* Start Excerpt *

Behavioral Finance & News
In this thought-provoking article, Chicago Global’s advisor Larry Siegel and Paul Kaplan of Morningstar discuss the hazards of extrapolating data from the best performing stock markets over the past 120 years, an era marked by unprecedented wealth generation. Investors risk forming overly optimistic beliefs based on the performance of markets that survived and thrived during this period. Bias arises when failed investments go unobserved or are ignored. Larry and Paul show that equity markets fared best in countries with stable governments, expansive immigration policies and resilient economies.
A key take-away is that survivorship bias, along with behavioral biases — including familiarity, trend-chasing and disposition effect biases — lulls investors into believing that whatever had been profitable in past will continue. Investors must resist the impulse to chase recent performance and hold concentrated static portfolio, as these strategies are prone underperformance. A regularly rebalanced portfolio broadly diversified across assets and geographies is a more effective investment strategy over the long-term.

The following is an excerpt from the foreword written by our very own Chicago Global Board of Advisors member Larry Siegel for a new monograph titled “Popularity: A Bridge Between Classical and Behavioral Finance” by Roger Ibbotson, Thomas Idzorek, Paul Kaplan, and James Xiong.
Why does value investing work? Why do other factor strategies work? For that matter, why does any active strategy — meaning, any strategy other than cap-weighted indexing — “work” in the sense of having a reasonable chance of beating the cap-weighted index other than by random variation?
The Classical Answer
The answer could arise in classical finance, or behavioral finance, or both. Classic finance posits that all investors are rational and fully informed. This starting point seems to lead to a recommendation to index all assets, but that is not necessarily where it leads.
While most of classical finance focuses only on risk and expected return, investors differ in their tastes and preferences, and assets differ in their characteristics other than risk and expected return. These observations, which form the basis for the current monograph, are the essence of an article that predates this monograph, written way back in 1984, by Roger Ibbotson, Jeffrey Diermeier (of Brinson Partners, and now the Diermeier Family Foundation), and me.
The article, entitled “The Demand for Capital Market Returns: A New Equilibrium Theory,” incorporates investor preferences, sometimes called clientele effects, into an equilibrium framework conforming to neoclassical economics and classical finance. This framework asserts that economic agents are rational utility maximizers. Classical finance does not say what information agents should not look at, as long as they behave rationally.

* End Excerpt *
* Start Stored records *

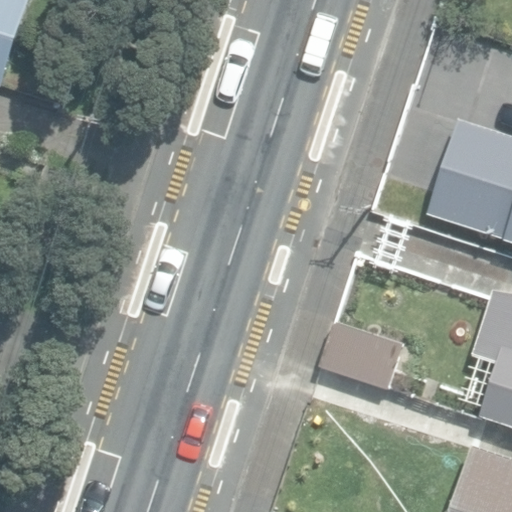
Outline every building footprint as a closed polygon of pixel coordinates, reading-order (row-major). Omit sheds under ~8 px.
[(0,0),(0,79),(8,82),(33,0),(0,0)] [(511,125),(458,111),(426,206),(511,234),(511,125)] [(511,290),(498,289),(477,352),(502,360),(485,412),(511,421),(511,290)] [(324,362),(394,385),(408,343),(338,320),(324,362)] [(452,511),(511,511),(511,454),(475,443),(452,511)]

* End Stored records *
* Start Stored records *

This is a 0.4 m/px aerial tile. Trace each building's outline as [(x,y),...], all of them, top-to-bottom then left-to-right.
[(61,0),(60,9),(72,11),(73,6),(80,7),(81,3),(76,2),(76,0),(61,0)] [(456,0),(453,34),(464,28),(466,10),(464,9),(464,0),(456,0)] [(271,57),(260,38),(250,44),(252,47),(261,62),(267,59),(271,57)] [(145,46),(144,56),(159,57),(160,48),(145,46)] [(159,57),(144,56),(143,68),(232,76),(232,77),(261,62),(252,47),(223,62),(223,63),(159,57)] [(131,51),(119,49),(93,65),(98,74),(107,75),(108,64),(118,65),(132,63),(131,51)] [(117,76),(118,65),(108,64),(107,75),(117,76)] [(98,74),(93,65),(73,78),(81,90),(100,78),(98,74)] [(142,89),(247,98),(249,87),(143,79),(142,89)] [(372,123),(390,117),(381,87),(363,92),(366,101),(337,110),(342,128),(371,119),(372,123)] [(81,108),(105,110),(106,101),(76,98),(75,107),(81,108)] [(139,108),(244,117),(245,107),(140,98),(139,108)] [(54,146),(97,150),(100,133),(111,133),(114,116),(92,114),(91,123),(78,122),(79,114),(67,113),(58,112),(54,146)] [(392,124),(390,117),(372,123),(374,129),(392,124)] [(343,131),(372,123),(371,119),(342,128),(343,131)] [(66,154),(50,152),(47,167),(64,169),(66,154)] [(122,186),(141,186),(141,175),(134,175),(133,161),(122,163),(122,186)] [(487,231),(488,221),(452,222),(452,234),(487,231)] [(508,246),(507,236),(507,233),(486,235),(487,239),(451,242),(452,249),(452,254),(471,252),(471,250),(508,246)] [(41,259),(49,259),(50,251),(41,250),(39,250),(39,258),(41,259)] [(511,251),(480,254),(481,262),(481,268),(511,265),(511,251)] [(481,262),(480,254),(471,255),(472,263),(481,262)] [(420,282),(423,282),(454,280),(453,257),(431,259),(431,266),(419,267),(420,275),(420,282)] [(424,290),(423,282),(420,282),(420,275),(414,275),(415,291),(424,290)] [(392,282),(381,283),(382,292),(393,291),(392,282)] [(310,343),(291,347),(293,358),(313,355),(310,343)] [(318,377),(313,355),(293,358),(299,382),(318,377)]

* End Stored records *

In the behavioral finance article, in what kind of countries did equity markets fare best?

# [Output for this task]
Countries with stable governments, expansive immigration policies and resilient economies.